RECORDS FOR THIS TASK section start

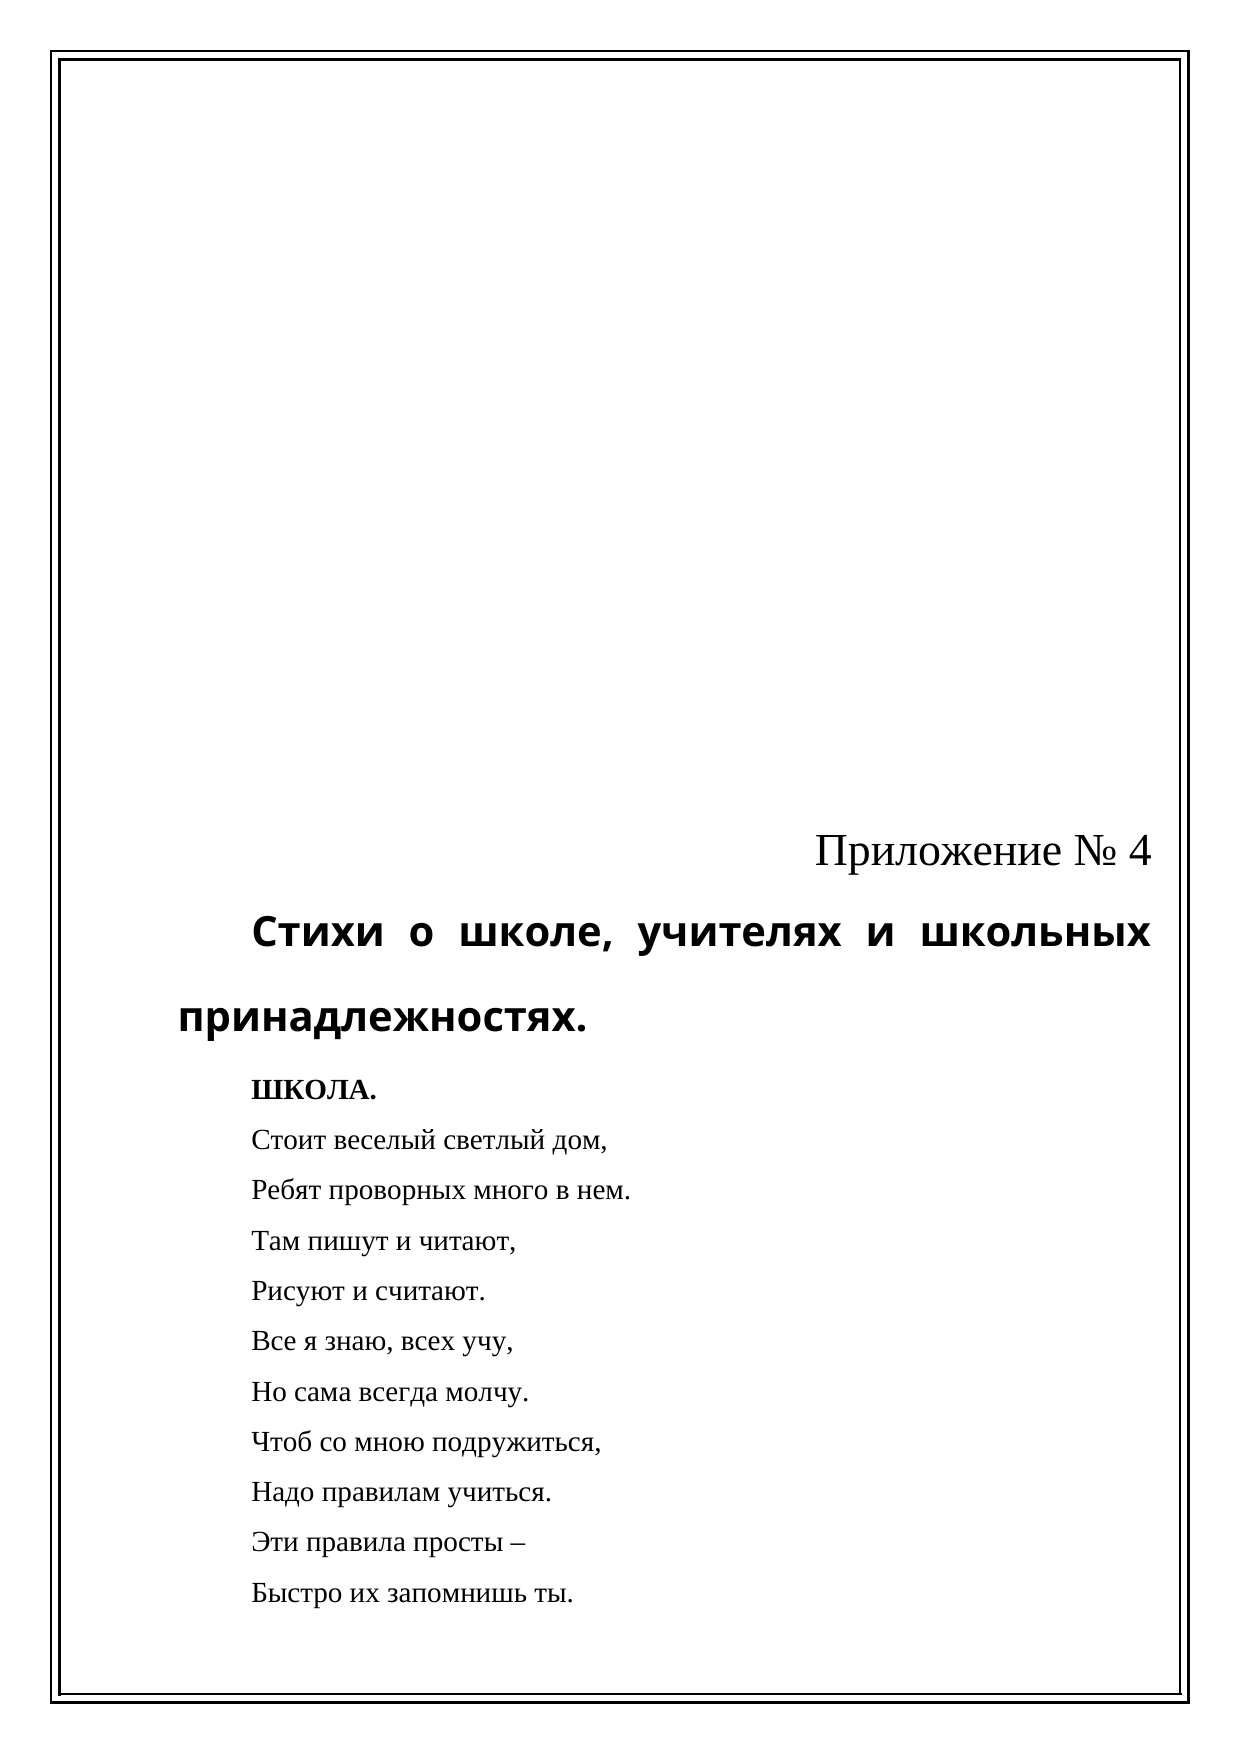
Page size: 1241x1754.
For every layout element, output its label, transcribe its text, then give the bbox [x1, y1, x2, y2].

text Надо правилам учиться. [177, 1474, 1152, 1508]
text Но сама всегда молчу. [177, 1374, 1152, 1407]
text Быстро их запомнишь ты. [177, 1575, 1152, 1608]
text Эти правила просты – [177, 1524, 1152, 1558]
text Все я знаю, всех учу, [177, 1323, 1152, 1357]
text Стихи о школе, учителях и школьных принадлежностях. [177, 902, 1152, 1043]
text Приложение № 4 [177, 822, 1152, 875]
text Ребят проворных много в нем. [177, 1172, 1152, 1206]
text Стоит веселый светлый дом, [177, 1122, 1152, 1156]
text Там пишут и читают, [177, 1223, 1152, 1256]
text Чтоб со мною подружиться, [177, 1424, 1152, 1457]
text Рисуют и считают. [177, 1273, 1152, 1307]
text ШКОЛА. [177, 1072, 1152, 1105]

RECORDS FOR THIS TASK section end

• [REQUEST]: Pictures aside, restate all of the entries exactly.

• [ANSWER SECTION]:
Page size: 1241x1754.
For every layout element, output its label, transcribe its text, then give the bbox [x1, y1, x2, y2].

text Надо правилам учиться. [177, 1474, 1152, 1508]
text Но сама всегда молчу. [177, 1374, 1152, 1407]
text Быстро их запомнишь ты. [177, 1575, 1152, 1608]
text Эти правила просты – [177, 1524, 1152, 1558]
text Все я знаю, всех учу, [177, 1323, 1152, 1357]
text Стихи о школе, учителях и школьных принадлежностях. [177, 902, 1152, 1043]
text Приложение № 4 [177, 822, 1152, 875]
text Ребят проворных много в нем. [177, 1172, 1152, 1206]
text Стоит веселый светлый дом, [177, 1122, 1152, 1156]
text Там пишут и читают, [177, 1223, 1152, 1256]
text Чтоб со мною подружиться, [177, 1424, 1152, 1457]
text Рисуют и считают. [177, 1273, 1152, 1307]
text ШКОЛА. [177, 1072, 1152, 1105]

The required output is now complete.